Update the stretch from the start of the records through the line containing "Q0 = qSketchRegion(id" by replacing every "Q0" with "Q_base", keeping everything else unchanged. Leave the pictures out of your answer.

=== THE DATA ===

START

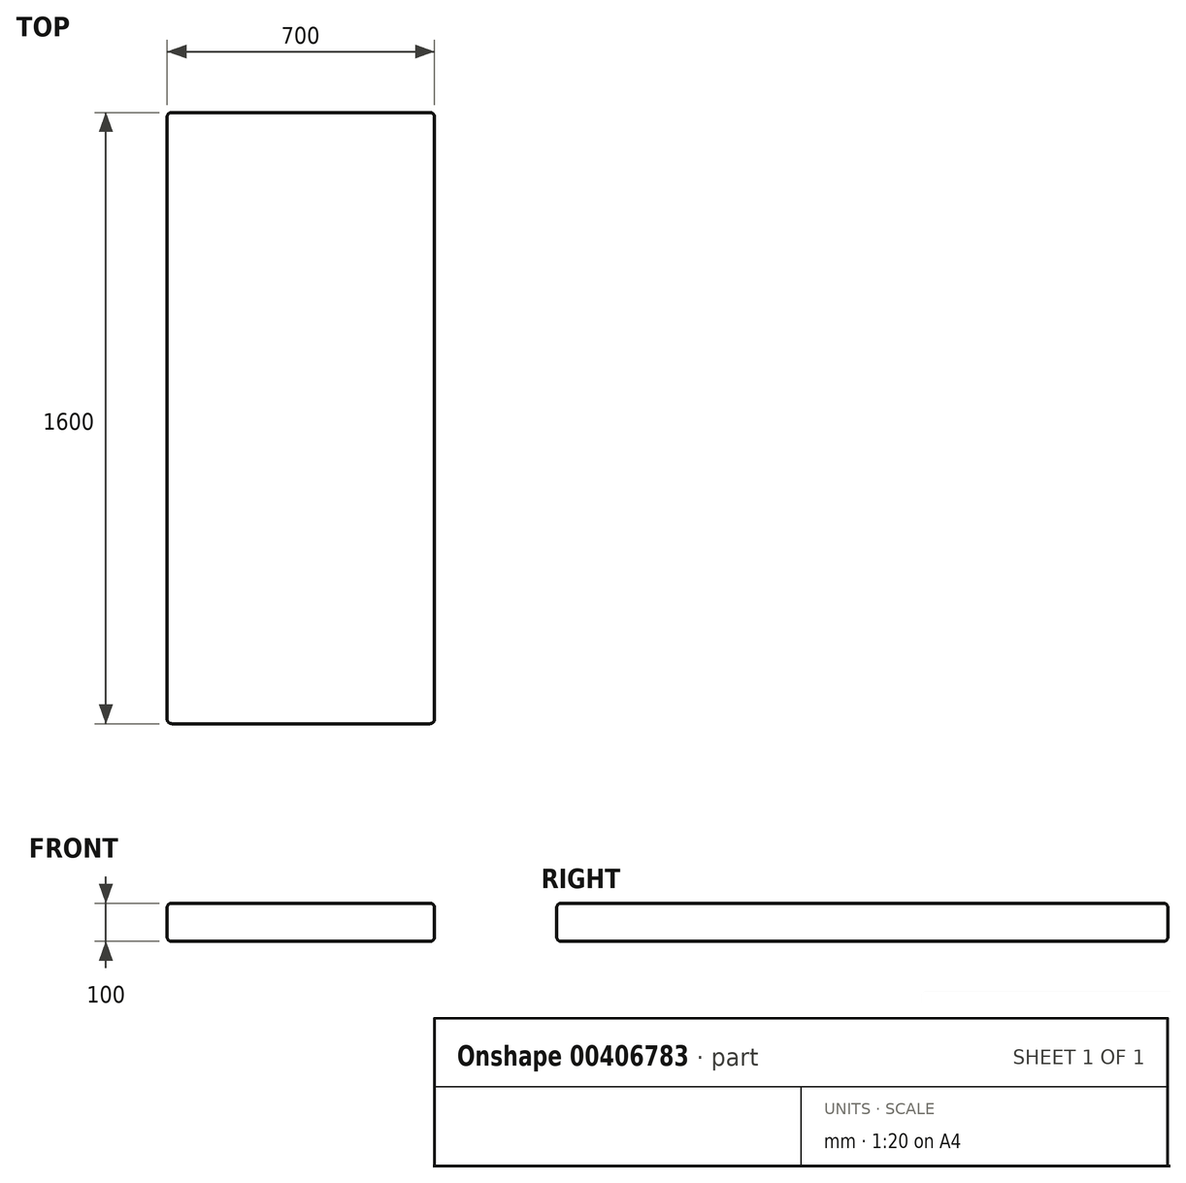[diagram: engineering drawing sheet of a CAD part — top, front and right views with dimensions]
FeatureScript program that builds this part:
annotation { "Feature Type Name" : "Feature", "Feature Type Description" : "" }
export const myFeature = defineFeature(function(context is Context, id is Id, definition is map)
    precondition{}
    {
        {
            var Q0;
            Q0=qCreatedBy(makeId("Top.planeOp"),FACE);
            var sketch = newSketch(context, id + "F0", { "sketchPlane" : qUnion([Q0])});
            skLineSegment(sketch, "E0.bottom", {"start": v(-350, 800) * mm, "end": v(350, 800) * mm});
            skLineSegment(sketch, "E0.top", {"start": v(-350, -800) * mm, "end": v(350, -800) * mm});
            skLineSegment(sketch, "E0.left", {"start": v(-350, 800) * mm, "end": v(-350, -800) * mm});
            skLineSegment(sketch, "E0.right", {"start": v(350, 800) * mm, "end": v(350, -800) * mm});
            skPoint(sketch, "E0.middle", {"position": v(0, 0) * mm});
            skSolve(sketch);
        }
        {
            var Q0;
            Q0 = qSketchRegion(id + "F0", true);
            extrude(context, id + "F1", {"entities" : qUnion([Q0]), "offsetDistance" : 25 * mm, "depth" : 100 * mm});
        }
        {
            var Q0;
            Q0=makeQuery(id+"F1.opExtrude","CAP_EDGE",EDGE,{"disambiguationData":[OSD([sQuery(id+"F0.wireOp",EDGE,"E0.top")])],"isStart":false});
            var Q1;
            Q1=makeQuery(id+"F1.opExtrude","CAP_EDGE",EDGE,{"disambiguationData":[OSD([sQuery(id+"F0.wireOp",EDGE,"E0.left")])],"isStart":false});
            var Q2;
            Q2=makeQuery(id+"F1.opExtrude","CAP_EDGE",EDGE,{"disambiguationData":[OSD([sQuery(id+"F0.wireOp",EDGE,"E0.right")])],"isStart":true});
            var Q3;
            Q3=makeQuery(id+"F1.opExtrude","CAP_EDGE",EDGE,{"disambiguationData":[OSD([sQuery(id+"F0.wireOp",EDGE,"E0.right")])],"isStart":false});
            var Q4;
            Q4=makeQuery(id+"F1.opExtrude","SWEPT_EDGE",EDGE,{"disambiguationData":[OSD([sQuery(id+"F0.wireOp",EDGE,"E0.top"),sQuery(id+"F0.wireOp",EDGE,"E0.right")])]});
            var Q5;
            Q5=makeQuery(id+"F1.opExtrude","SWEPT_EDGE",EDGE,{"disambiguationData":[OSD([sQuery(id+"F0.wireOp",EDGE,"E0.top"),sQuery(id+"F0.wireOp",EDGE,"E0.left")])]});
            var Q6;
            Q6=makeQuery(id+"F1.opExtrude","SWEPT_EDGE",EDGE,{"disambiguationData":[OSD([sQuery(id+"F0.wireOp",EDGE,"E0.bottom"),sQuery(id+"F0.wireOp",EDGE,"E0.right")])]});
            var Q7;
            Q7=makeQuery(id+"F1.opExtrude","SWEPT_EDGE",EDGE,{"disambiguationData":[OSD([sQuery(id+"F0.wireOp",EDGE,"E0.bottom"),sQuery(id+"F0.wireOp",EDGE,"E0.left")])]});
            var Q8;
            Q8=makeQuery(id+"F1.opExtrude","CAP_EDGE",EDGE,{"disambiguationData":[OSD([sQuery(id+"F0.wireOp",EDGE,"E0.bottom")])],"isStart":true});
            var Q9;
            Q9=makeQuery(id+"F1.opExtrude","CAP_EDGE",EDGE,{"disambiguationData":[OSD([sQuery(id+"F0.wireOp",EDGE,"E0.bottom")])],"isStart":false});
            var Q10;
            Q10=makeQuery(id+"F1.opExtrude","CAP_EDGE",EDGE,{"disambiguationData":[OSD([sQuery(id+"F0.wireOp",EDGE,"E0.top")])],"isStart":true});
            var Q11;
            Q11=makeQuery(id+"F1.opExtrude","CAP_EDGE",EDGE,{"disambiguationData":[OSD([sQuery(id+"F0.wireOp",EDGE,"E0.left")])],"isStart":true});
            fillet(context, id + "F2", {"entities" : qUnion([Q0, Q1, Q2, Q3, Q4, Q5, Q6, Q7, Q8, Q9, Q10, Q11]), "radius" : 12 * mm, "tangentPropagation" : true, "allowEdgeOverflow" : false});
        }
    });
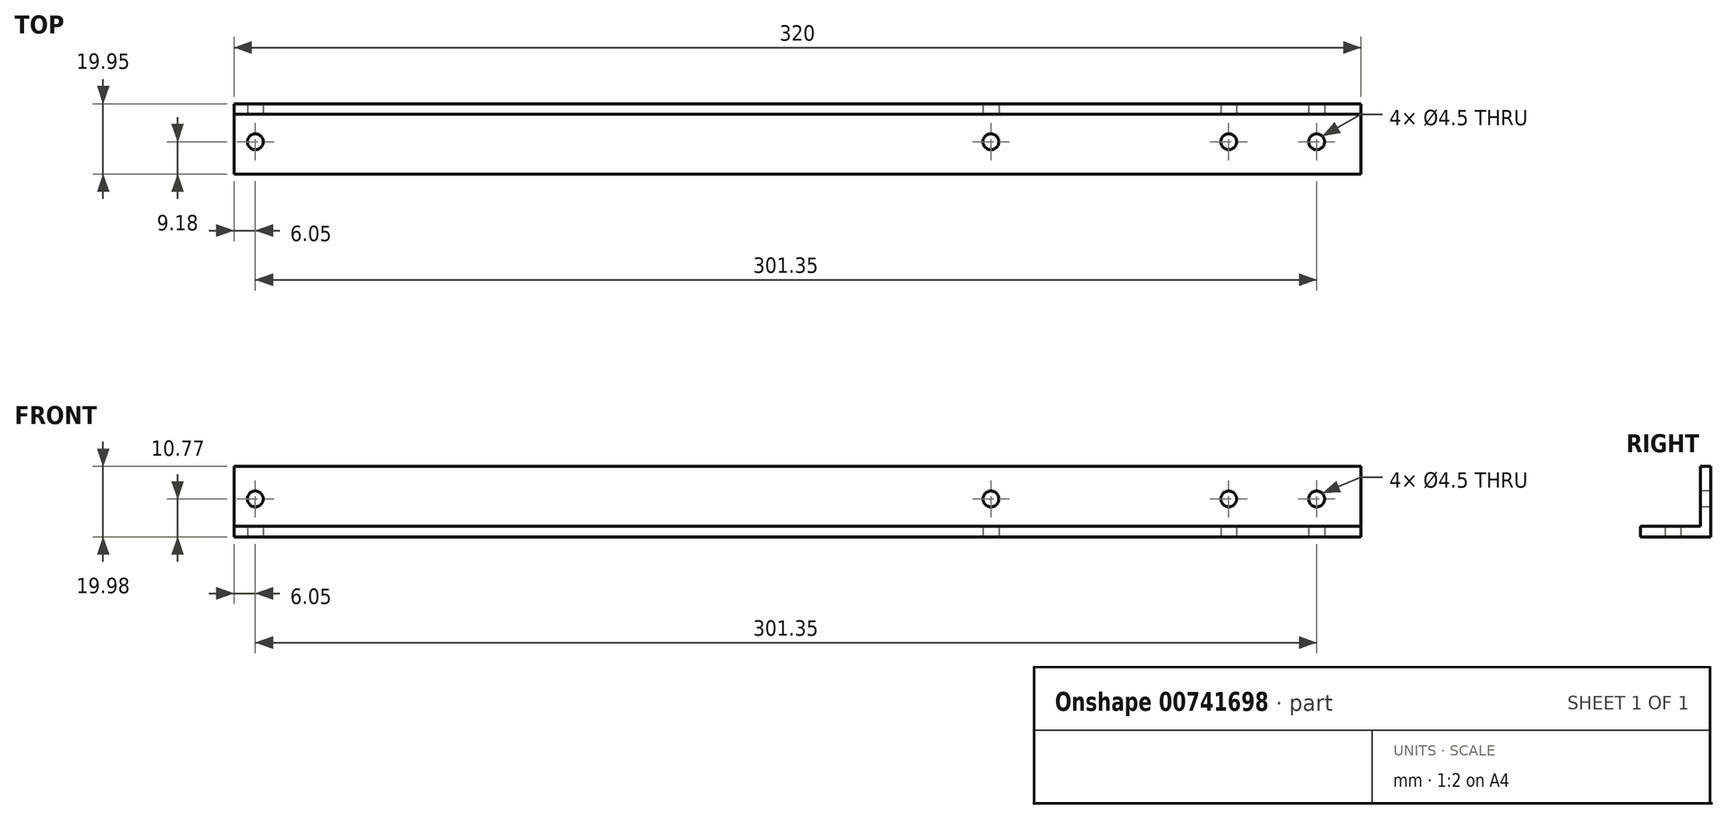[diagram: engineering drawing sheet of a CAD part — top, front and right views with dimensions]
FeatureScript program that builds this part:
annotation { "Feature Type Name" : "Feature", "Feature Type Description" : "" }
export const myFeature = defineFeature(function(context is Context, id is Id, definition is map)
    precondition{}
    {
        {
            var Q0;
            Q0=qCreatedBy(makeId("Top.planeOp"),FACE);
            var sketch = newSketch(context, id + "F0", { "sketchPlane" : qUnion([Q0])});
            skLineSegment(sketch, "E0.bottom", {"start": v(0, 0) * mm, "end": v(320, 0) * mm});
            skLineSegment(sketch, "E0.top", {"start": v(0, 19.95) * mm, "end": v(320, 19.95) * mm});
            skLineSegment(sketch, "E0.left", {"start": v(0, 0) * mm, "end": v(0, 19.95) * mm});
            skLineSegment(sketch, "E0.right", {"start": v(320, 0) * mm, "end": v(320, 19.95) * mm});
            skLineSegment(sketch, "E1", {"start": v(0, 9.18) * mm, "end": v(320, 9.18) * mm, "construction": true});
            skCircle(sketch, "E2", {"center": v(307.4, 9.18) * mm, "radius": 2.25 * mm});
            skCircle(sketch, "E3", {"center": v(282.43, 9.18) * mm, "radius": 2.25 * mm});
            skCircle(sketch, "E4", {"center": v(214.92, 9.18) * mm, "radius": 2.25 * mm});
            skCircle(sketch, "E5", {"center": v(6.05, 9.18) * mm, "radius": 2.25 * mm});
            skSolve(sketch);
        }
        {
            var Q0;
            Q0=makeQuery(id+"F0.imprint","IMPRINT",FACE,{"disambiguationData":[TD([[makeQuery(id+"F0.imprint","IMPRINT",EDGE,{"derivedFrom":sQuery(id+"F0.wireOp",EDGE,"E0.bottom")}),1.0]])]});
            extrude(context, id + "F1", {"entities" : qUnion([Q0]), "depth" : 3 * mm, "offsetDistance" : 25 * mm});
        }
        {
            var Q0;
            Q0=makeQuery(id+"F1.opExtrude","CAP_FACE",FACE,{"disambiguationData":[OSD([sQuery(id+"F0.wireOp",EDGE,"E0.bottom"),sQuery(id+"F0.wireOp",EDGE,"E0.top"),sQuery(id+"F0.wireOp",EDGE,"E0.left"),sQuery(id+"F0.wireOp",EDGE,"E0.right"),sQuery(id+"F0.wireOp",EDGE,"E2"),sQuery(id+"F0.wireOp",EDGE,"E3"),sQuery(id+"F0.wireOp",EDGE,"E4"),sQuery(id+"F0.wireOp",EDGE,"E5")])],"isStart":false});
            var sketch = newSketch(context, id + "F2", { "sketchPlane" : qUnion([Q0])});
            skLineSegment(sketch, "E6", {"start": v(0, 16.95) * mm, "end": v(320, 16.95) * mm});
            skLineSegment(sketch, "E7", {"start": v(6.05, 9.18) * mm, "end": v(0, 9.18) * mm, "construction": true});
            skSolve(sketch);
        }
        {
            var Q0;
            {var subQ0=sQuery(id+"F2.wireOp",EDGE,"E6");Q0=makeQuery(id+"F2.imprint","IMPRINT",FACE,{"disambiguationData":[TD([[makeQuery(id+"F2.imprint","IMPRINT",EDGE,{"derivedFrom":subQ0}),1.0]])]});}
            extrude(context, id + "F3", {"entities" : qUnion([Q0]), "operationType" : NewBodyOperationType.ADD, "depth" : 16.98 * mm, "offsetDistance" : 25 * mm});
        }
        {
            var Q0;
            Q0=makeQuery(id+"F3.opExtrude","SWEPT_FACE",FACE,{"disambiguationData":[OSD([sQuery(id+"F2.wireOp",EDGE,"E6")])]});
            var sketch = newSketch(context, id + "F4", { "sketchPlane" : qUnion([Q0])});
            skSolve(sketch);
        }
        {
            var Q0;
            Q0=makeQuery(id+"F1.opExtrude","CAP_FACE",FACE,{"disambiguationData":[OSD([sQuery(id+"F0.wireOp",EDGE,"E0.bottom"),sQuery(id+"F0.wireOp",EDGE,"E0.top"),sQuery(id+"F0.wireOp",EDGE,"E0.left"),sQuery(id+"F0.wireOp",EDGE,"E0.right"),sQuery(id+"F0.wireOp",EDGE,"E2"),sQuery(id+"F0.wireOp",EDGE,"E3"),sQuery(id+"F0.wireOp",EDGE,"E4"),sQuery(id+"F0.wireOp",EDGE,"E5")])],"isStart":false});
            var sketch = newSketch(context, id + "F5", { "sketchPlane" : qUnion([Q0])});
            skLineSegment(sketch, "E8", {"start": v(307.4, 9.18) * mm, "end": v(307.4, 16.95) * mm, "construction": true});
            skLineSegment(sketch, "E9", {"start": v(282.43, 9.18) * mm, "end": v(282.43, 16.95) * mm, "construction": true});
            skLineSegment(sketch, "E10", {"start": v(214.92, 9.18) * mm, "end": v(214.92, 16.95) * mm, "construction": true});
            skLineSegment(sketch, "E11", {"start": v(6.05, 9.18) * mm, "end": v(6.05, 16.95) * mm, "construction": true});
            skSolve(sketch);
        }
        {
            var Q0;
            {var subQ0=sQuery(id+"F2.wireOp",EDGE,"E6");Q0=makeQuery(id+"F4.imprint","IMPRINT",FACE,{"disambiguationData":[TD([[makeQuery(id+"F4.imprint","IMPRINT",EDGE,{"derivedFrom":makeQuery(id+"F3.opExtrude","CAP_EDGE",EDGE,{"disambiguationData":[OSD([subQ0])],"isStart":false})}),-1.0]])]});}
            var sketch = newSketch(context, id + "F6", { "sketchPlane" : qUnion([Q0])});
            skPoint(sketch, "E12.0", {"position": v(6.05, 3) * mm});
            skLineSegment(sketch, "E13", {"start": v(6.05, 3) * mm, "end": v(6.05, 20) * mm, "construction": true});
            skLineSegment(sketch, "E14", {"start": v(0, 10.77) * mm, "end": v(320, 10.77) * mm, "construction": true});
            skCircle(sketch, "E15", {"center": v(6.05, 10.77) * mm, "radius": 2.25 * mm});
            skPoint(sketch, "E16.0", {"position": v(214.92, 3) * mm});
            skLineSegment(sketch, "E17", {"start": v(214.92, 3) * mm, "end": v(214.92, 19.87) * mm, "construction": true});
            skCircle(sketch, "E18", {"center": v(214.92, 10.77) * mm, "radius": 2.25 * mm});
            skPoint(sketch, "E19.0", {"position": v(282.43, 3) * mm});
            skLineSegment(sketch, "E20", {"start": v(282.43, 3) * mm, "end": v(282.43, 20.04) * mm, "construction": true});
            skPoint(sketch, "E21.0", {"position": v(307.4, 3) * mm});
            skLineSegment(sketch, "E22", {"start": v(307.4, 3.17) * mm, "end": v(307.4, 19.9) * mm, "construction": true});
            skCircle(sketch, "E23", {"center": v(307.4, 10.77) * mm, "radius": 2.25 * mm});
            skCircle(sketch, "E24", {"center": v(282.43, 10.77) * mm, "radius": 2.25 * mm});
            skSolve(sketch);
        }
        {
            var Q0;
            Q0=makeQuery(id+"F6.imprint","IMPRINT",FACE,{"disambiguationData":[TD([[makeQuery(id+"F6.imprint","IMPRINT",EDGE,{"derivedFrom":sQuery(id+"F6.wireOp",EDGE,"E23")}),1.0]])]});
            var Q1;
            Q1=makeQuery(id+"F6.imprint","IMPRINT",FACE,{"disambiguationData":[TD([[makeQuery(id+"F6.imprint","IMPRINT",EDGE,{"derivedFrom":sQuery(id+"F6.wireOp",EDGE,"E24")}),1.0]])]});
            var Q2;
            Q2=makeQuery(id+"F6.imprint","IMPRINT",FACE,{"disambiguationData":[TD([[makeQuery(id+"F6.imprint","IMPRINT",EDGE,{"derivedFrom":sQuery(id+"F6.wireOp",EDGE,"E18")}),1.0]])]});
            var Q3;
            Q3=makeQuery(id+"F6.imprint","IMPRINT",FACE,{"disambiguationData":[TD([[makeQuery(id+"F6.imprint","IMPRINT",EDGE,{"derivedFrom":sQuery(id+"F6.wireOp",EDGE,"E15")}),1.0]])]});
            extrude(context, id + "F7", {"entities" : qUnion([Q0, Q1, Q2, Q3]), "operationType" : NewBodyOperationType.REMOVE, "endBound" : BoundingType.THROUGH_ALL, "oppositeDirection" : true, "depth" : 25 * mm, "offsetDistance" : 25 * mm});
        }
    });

END

=== ANSWER IN FULL ===
[diagram: engineering drawing sheet of a CAD part — top, front and right views with dimensions]
FeatureScript program that builds this part:
annotation { "Feature Type Name" : "Feature", "Feature Type Description" : "" }
export const myFeature = defineFeature(function(context is Context, id is Id, definition is map)
    precondition{}
    {
        {
            var Q_base;
            Q_base=qCreatedBy(makeId("Top.planeOp"),FACE);
            var sketch = newSketch(context, id + "F0", { "sketchPlane" : qUnion([Q_base])});
            skLineSegment(sketch, "E0.bottom", {"start": v(-350, 800) * mm, "end": v(350, 800) * mm});
            skLineSegment(sketch, "E0.top", {"start": v(-350, -800) * mm, "end": v(350, -800) * mm});
            skLineSegment(sketch, "E0.left", {"start": v(-350, 800) * mm, "end": v(-350, -800) * mm});
            skLineSegment(sketch, "E0.right", {"start": v(350, 800) * mm, "end": v(350, -800) * mm});
            skPoint(sketch, "E0.middle", {"position": v(0, 0) * mm});
            skSolve(sketch);
        }
        {
            var Q_base;
            Q_base = qSketchRegion(id + "F0", true);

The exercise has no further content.